Un’ascesa che condurrà alla fine all’Isis o Is o Daesh. Già, come dobbiamo chiamarlo? La questione non è affatto secondaria, ma ci introduce già nel tema centrale: le carenze di analisi, il deficit culturale dell’Occidente di fronte al fenomeno del Califfato di Al-Baghdadi. Come ha scritto ultimamente uno degli osservatori più lucidi del fenomeno – Domenico Quirico – una delle maggiori mistificazioni rispetto a questa terribile e nuova realtà è 


“l’incapacità di cogliere il passaggio dalla fase terroristica alla fase militare e politica. Io sono rimasto fermo ad Eraclito e al logos: le cose sono le parole con cui le definisci.
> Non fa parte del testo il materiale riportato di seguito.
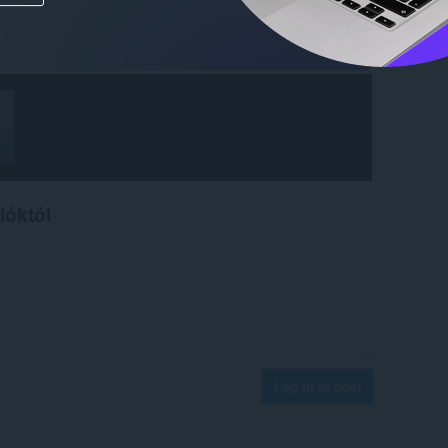
lóktól
Log in to post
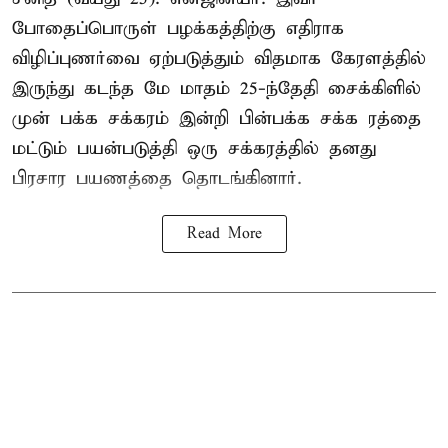
போதைப்பொருள் பழக்கத்திற்கு எதிராக
விழிப்புணர்வை ஏற்படுத்தும் விதமாக கேரளத்தில்
இருந்து கடந்த மே மாதம் 25-ந்தேதி சைக்கிளில்
முன் பக்க சக்கரம் இன்றி பின்பக்க சக்க ரத்தை
மட்டும் பயன்படுத்தி ஒரு சக்கரத்தில் தனது
பிரசார பயணத்தை தொடங்கினார்.
Read More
Se tu un serpente lo chiami gatto e poi cerchi di accarezzarlo come fai col gatto, quello ti morde e muori. Noi continuiamo a chiamare questo fenomeno nuovo con le parole che usavamo per Al Qaida 15 anni fa: è lì il problema”


Le sostanziali differenze fra Al Qaeda e il Califfato le esamineremo meglio nella prossima puntata. Questione ancor più a monte, per non rischiare di scambiare il serpente con il gatto, è stabilire come bisogna chiamare questa nuova “entità”. In questi giorni, caldeggiata anche da Obama, vi è la proposta di usare l’acronimo arabo Daesh, perché esso suonerebbe come una parola che in arabo significa più o meno “colui che semina discordia”. Sarebbe invece sconveniente, inopportuno, politicamente “scorretto” usare gli acronimi inglesi di Isis o di Is, perché sottolineerebbero un carattere statuale che non si vorrebbe attribuire al Califfato e soprattutto perché ne rivelerebbero la natura islamica. Ebbene, proprio per gli stessi motivi, ritengo che vadano usati proprio gli acronimi inglesi, meglio ancora la dizione per esteso: “Stato islamico”. E’ questo l’unico modo per cominciare a chiamare il serpente col suo nome e non scambiarlo col gatto e per incominciare una necessaria, salutare operazione di demistificazione. Il Califfato è uno Stato, e non è una mera organizzazione terroristica. C’è di più: è uno Stato totalitario, che come vedremo più diffusamente, risponde a tutte le caratteristiche essenziali dei regimi totalitari che abbiamo tristemente conosciuto nel Novecento. Tra queste caratteristiche vi è il fatto di fondarsi su una ideologia totalizzante, l’islamismo. Stato islamico, dunque. Meglio ancora: Stato islamico totalitario. I serpenti non sono gatti.